Supervisão formal e registro de evolução
Registre supervisões clínicas em prontuário quando acessíveis ao caso. Estabeleça rota de escalonamento de dúvidas clínicas e promova supervisões periódicas para temas como manejo de risco, uso de tecnologias e eficácia de intervenções online.
Auditoria e controle de qualidade
Realize auditorias internas de prontuários para verificar documentação adequada, presença de consentimentos e cumprimento de protocolos de segurança. Crie um check-list de conformidade para cada prontuário.
Capacitação técnica e atualização ética
Participe de cursos sobre telepsicologia, LGPD e ferramentas digitais. Documente formações no perfil profissional e na clínica para reforçar credibilidade junto ao paciente e aos órgãos de fiscalização.
Escalando a prática: contratação, fluxo de trabalho e terceirização
Escalar a prática online pode aumentar receita, mas exige controles para preservar sigilo e qualidade. Abaixo, critérios para contratar e terceirizar com segurança.
Contratação de equipe e delimitação de funções
Defina cargos: recepção/triagem, suporte técnico, psicólogos em atendimento, supervisores e administrativo. Estabeleça contratos que incluam cláusulas de confidencialidade, treinamento obrigatório e políticas de acesso a prontuários.
Terceirização de serviços e due diligence
Ao terceirizar armazenamento ou plataformas, exija cláusula de tratamento de dados compatível com LGPD, backups redundantes e evidências de certificações de segurança.

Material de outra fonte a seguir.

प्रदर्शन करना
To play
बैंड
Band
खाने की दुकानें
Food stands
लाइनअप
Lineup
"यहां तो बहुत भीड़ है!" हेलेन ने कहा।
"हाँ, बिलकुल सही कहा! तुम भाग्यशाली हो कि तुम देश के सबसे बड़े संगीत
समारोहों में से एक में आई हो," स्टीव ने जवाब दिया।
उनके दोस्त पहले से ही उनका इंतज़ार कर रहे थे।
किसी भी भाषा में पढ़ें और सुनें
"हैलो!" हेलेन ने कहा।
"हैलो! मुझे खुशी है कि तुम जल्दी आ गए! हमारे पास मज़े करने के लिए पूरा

Faça avaliações periódicas de fornecedores.
Protocolos operacionais padrão (POPs)
Crie POPs para cada atividade crítica: abertura de prontuário, cadastro de pacientes, recebimento de pagamentos, resposta a incidentes de segurança. POPs reduzem erros e facilitam treinamento de novos colaboradores.
Resumo e próximos passos práticos
Implementar atendimento online exige planejamento ético, técnico e administrativo. As ações descritas reduzem tempo gasto em papelada, protegem dados, fortalecem a credibilidade profissional e permitem concentrar energia clínica no que importa: o paciente.
Checklist de próximos passos
- Revisar orientações do CFP/CRP e atualizar consentimentos conforme exigências locais.
- Escolher plataforma com criptografia e integração com prontuário eletrônico; ativar autenticação de dois fatores.
- Padronizar prontuário com template SOAP adaptado e incluir campo técnico sobre qualidade da sessão.
- Documentar contatos de emergência e criar protocolo de contingência para interrupções.
- Implementar política de retenção de dados alinhada ao CFP/CRP e LGPD; designar responsável por dados.
- Automatizar agenda e cobrança; definir política clara de cancelamento e faltas.
- Estabelecer rotina de supervisão e auditoria de prontuários.
Ação imediata recomendada
Dedique as próximas duas semanas para: revisar e adaptar o termo de consentimento informado para teleconsulta; configurar autenticação e backups na plataforma escolhida; criar um template de prontuário SOAP adaptado. Essas etapas entregam proteção legal, eficiência operacional e melhora imediata da experiência do paciente.